Antwoord 16, autoriteit 3%

Ik weet niet hoe u momenteel over de dingen denkt, maar ik vind het nuttig om luie evaluatie te zien als een bibliotheekprobleem in plaats van een taalfunctie.

Ik bedoel dat ik in strikte talen luie evaluatie kan implementeren door een paar datastructuren te bouwen, en in luie talen (tenminste Haskell), kan ik om strengheid vragen wanneer ik dat wil. Daarom maakt de taalkeuze je programma’s niet echt lui of niet-lui, maar beïnvloedt het gewoon wat je standaard krijgt.

Als je er zo over nadenkt, denk dan aan alle plaatsen waar je een datastructuur schrijft die je later kunt gebruiken om data te genereren (zonder er al te veel naar te kijken), en je zult veel zien van gebruikt voor luie evaluatie.


Antwoord 17, autoriteit 3%

Luie evaluatie is de vergelijkingsredenering van de arme man (die idealiter zou kunnen worden verwacht door eigenschappen van code af te leiden uit eigenschappen van de betrokken typen en bewerkingen).

Voorbeeld waar het best goed werkt: sum . take 10 $ [1..10000000000]. Wat we niet erg vinden om teruggebracht te worden tot een som van 10 getallen, in plaats van slechts één directe en eenvoudige numerieke berekening. Zonder de luie evaluatie zou dit natuurlijk een gigantische lijst in het geheugen creëren om alleen de eerste 10 elementen te gebruiken. Het zou zeker erg traag zijn en zou een fout in het geheugen kunnen veroorzaken.

Voorbeeld waar het niet zo goed is als we zouden willen: sum . take 1000000 . drop 500 $ cycle [1..20]. Die in feite de 1 000 000-nummers optelt, zelfs als ze in een lus zijn in plaats van in een lijst; toch moetworden teruggebracht tot slechts één directe numerieke berekening, met weinig voorwaarden en weinig formules. Wat een stuk beter zou zijndan het optellen van de 1.000.000 nummers. Zelfs als in een lus, en niet in een lijst (d.w.z. na de ontbossingsoptimalisatie).

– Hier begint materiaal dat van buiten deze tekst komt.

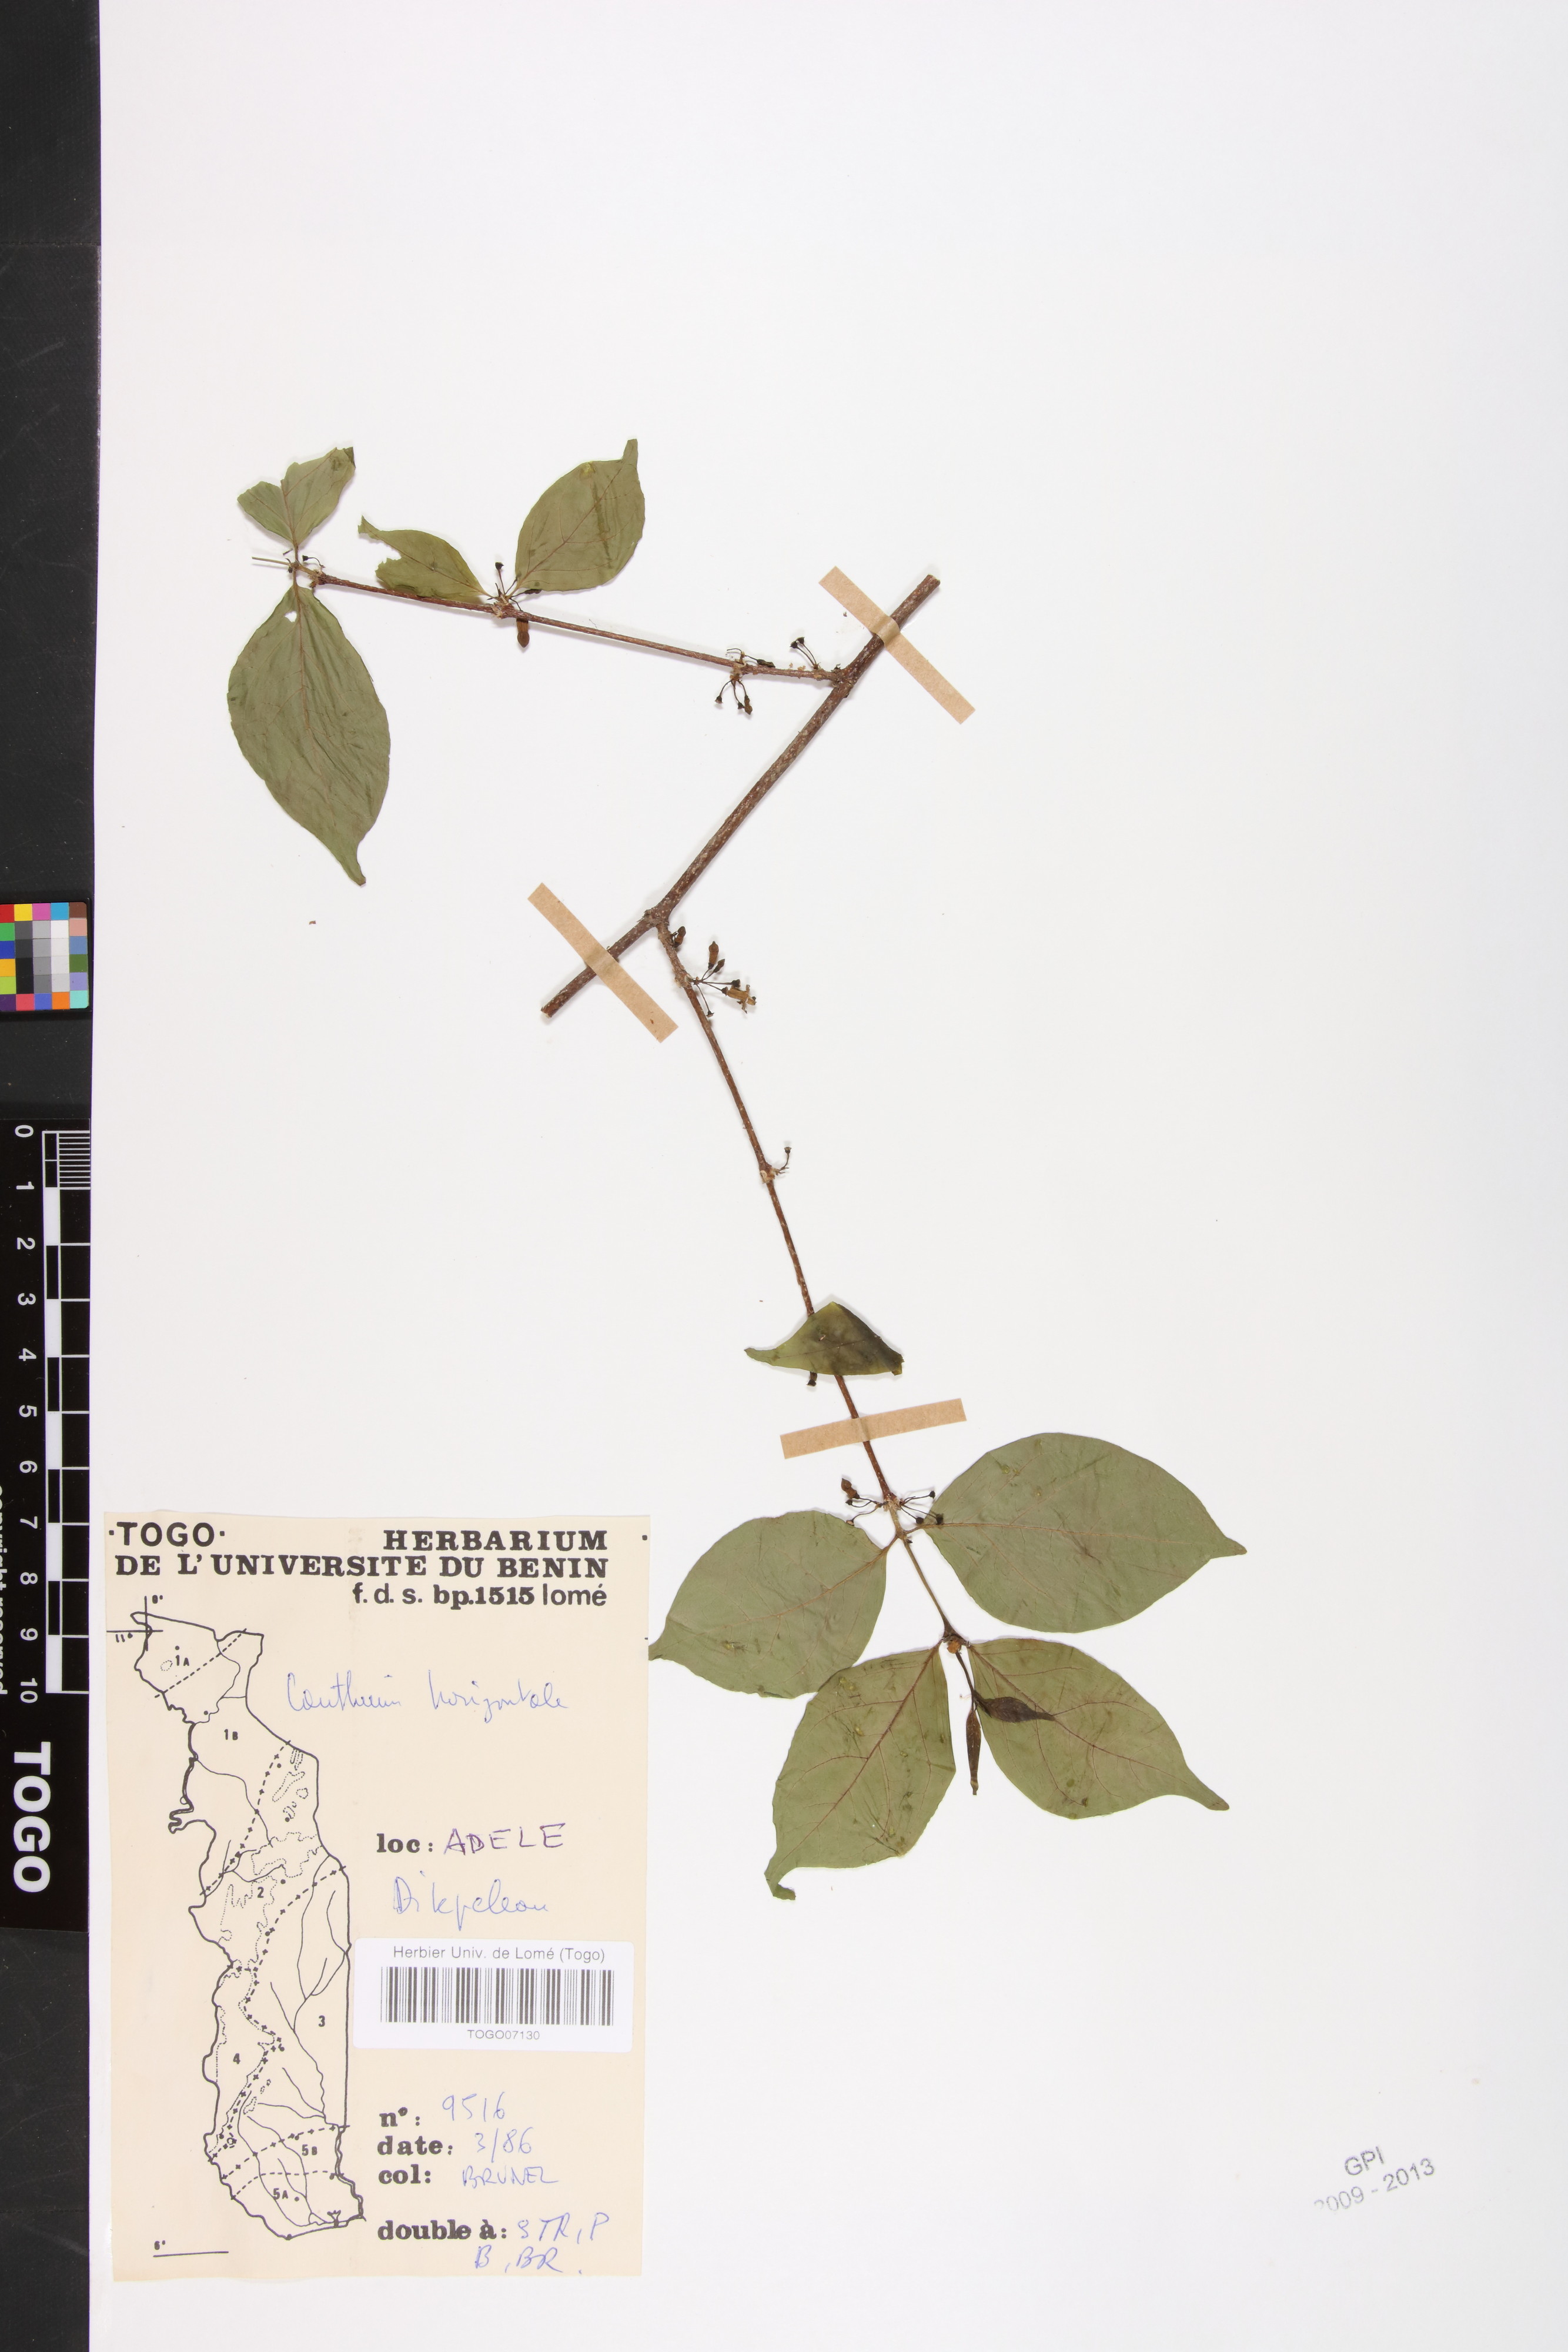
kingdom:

Een ander ding is, het maakt het mogelijk om te coderen in tail recursie modulo consstijl, en het werkt gewoon.

zie gerelateerd antwoord.


18, Autoriteit 2%

Onder andere, laten luie talen multidimensionale oneindige gegevensstructuren toe.

Tijdens het schema, Python, enz. Sta single dimensionale oneindige gegevensstructuren toe met streams, u kunt alleen langs één dimensie doorkruisen.

Luiheid is handig voor de hetzelfde frons-probleem , maar het is de moeite waard om de Coroutines-verbinding te vermelden in die link.